Read more in the full article here.

MacDailyNews Take: We usually have our iPhones on our desks in front of our iMacs into which are plugged in Lightning cords which charge the iPhones. Our iPhones are always charged. We’re not sure how those without computers charge their iPhones, but we’d assume they have a usual place near a plug (kitchen counter, desk, bedroom nightstand, etc.). Right?

In short, Qi charging or not, we don’t get those who never seem to have their iPhones charged.


  1. Wireless charging is a big deal for me. My car has a charging pad and third party accessories worked for a while. However they were unreliable and I spent a small fortune looking for a workable solution. Can’t wait until I get my hands on the iPhone X. Being able to simply place my phone on a charging pad by the couch or bed is far more convenient that looking for the cable.

    1. Smartphone battery myths that need to die

      If you don’t use your smartphone much, or upgrade every time a new model comes out, charge it whenever and however you want. But if you want it to be at it’s best the longest, “never run a battery to zero. That’s bad for it,” says Carl Howe former mobile analyst and Principal of Think Big Analytics. “The rule of thumb: To get your smartphone battery to last the longest, charge it to 80% and recharge it when it hits 20% to avoid stressing the system.”

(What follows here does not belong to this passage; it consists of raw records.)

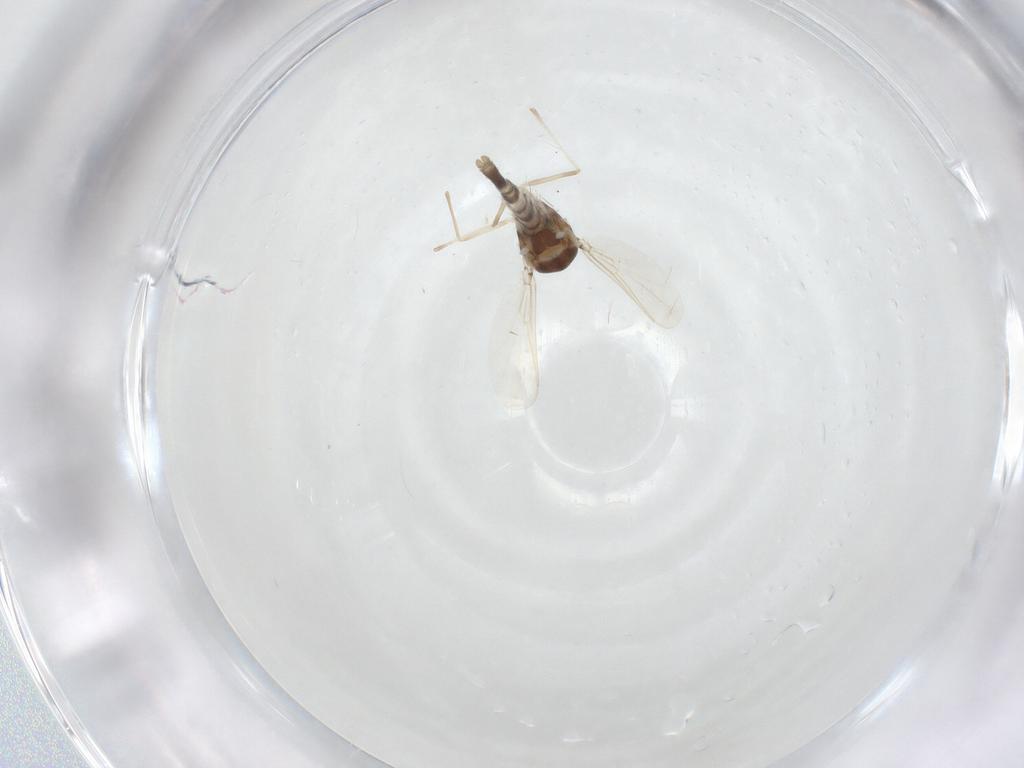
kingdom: Animalia
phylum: Arthropoda
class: Insecta
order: Diptera
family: Chironomidae
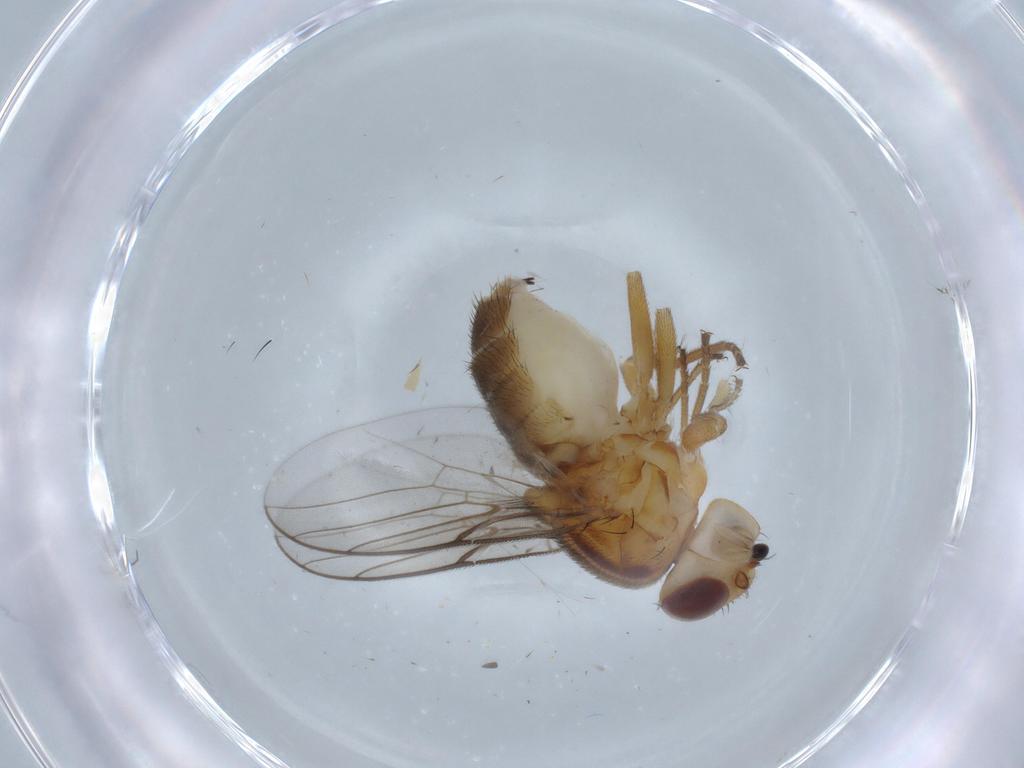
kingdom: Animalia
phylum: Arthropoda
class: Insecta
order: Diptera
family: Chloropidae
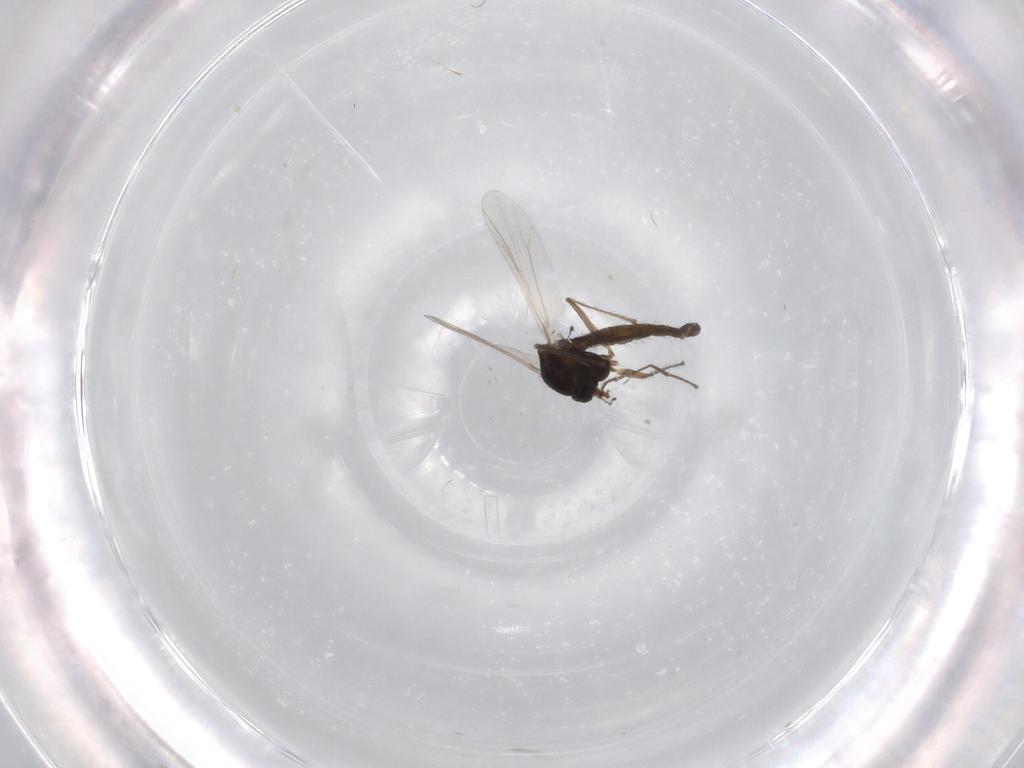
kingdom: Animalia
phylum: Arthropoda
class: Insecta
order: Diptera
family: Chironomidae
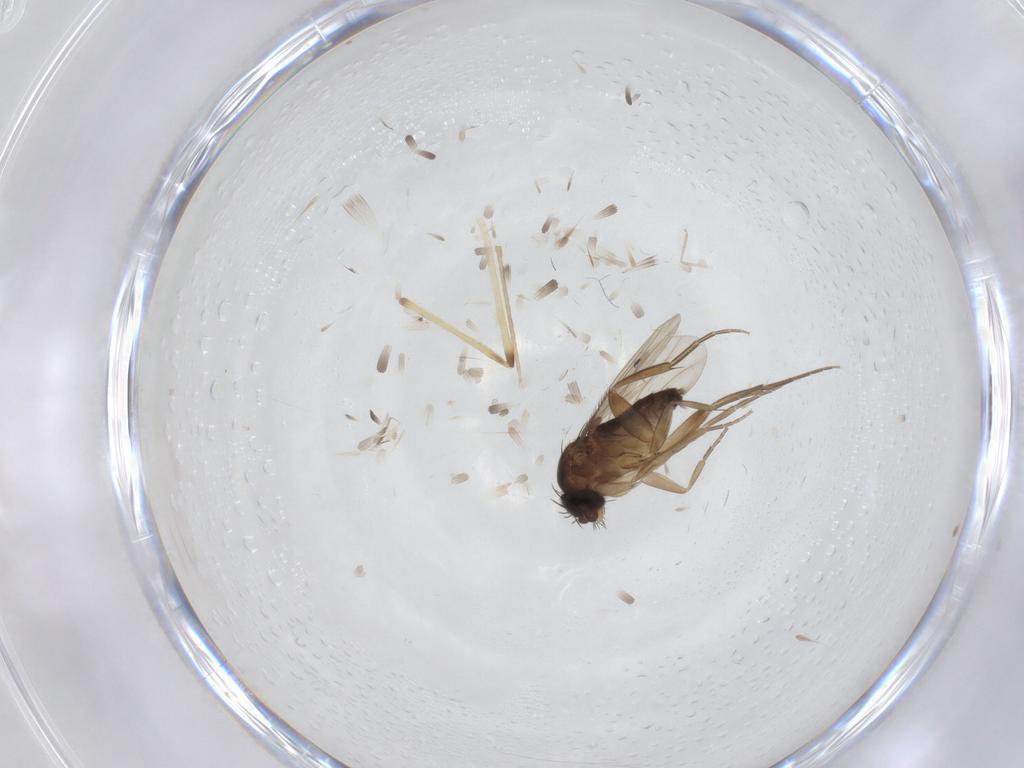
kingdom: Animalia
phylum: Arthropoda
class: Insecta
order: Diptera
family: Phoridae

      I think of it like snacking. Eating smaller portions several times a day is better than starving and overstuffing. Chronically letting a battery go all the way down to zero puts unneeded stress on the materials inside. Believe it or not, the same goes for letting it sit on your charger overnight, because being continually juiced up quickly — and to the max also leads lithium-ion batteries to corrode faster than they otherwise would.

      There isn’t any perfect solution, but all five of the experts we spoke with agreed, the sweet spot for smartphone batteries is indeed between 20% and 80%, and if you can keep it in or near those limits more often than not, you’ll be rewarded with a battery that lasts in the long run.

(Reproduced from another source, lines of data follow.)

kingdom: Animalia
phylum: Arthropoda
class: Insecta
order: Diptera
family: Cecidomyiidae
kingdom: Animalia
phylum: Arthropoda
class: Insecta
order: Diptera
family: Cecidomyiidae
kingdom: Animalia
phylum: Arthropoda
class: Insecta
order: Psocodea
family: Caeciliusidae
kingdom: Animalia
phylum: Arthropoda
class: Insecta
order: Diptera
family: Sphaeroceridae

  2. I bought one of the IKEA lamps with the pad built in to the base, as well as a couple of Anker pads (one for nightstand and one for desk). My daughter and I both have 8+ iPhones now – the lamp on the end table next to the couch works great. Really nice to just plop the iPhone on the Anker pad when going to bed.

    Unfortunately wireless in the car is not going to be an option – my Gen2 Volt does not have BT CarPlay, so the iPhone has to be plugged into the car. That’s fine though – I can deal with only 1 lightning cable in my life!!

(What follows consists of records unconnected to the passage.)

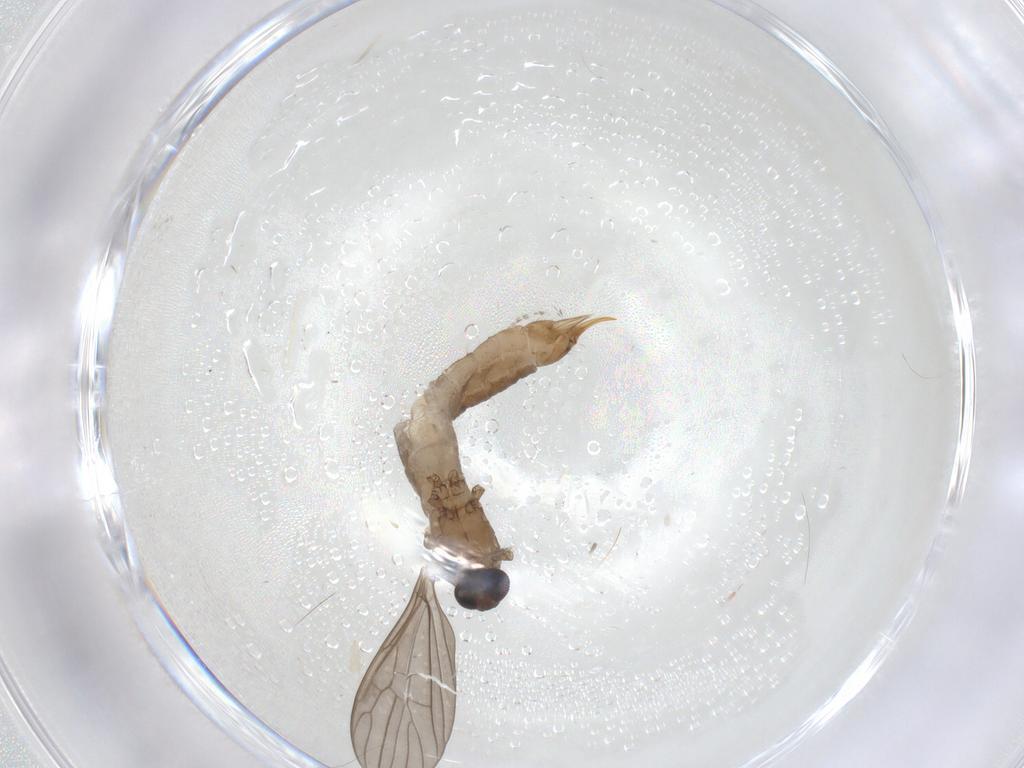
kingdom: Animalia
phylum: Arthropoda
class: Insecta
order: Diptera
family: Limoniidae
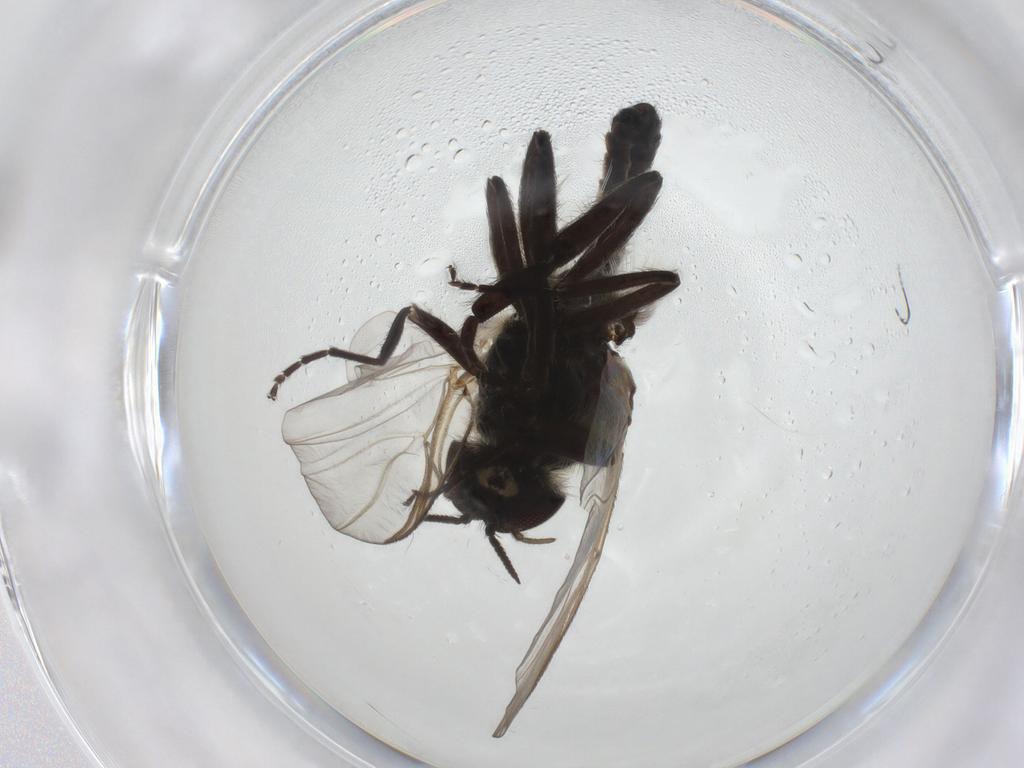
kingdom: Animalia
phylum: Arthropoda
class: Insecta
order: Diptera
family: Simuliidae
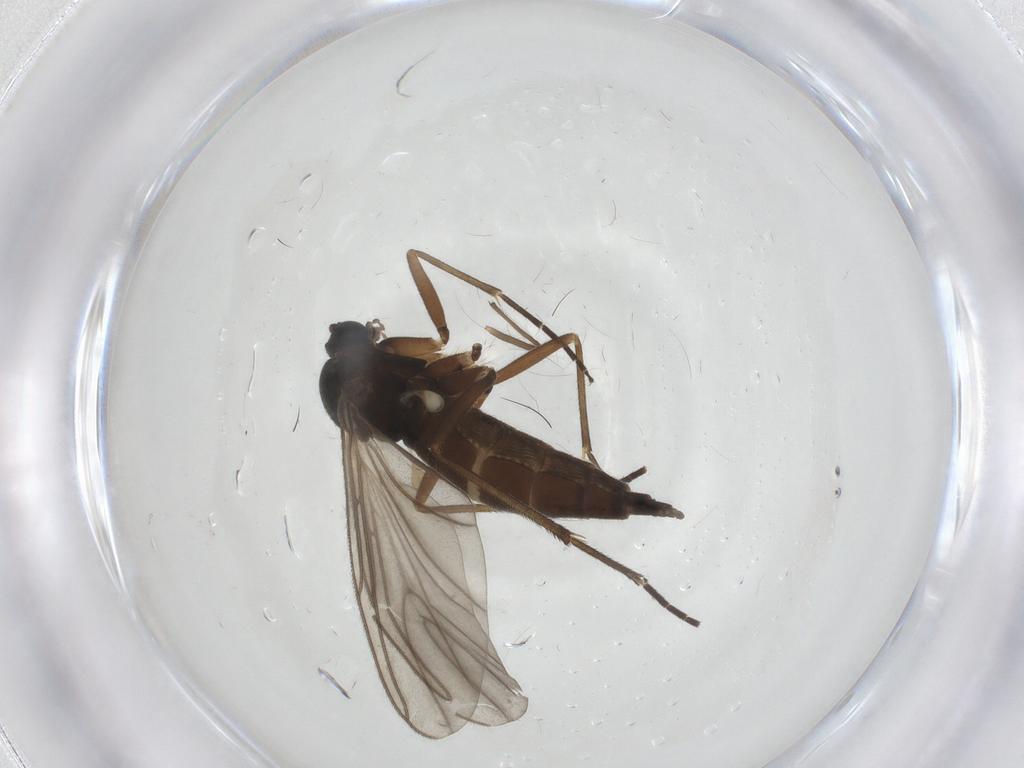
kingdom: Animalia
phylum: Arthropoda
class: Insecta
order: Diptera
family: Sciaridae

  3. I don’t get the big deal about wireless charging. My 6s plus lasts all day and it’s a simple matter of connecting a cord to it in the same place at the same time every day. Usually when I’m watching TV but could just as easily be at night while I’m sleeping.

    There’s very little about the 8 that makes me want to “upgrade” from my 6s.

    1. I’m looking forward to wireless charging. I carry my iPhone 6s in my pants pocket where the Lightning port collects lint. Every few days I have to clean it all out because I can’t get a clean connection when I try to plug it in.

      1. I had the exact same issue with my iPhone 6. Especially sucks when you’re on a long drive, using a maps app and the phone that you thought was plugged in goes dead because the power had disconnected. Had to clean it out every week or two – I used a toothpick dipped in rubbing alcohol. Seemed to work.

  4. Wired charging means RF signals remain inside the wire. Wireless charging means RF signals are multi-directional, meaning they reach the human’s brain tissues and other nervous system components.

    1. That might be a problem with future technology, but the current wireless chargers essentially use resonant magnetic induction. Current in a coil in the charger generates a magnetic field at a resonant frequency that induces current in a receiver coil in the device. The frequency employed is fairly low, but the signal strength is such that there is very little ionizing electromagnetic radiation more than a few millimeters from the charger (range at top power under the most ideal conditions is less than 4 cm). You’re perfectly safe unless you sleep with your head on the charging pad.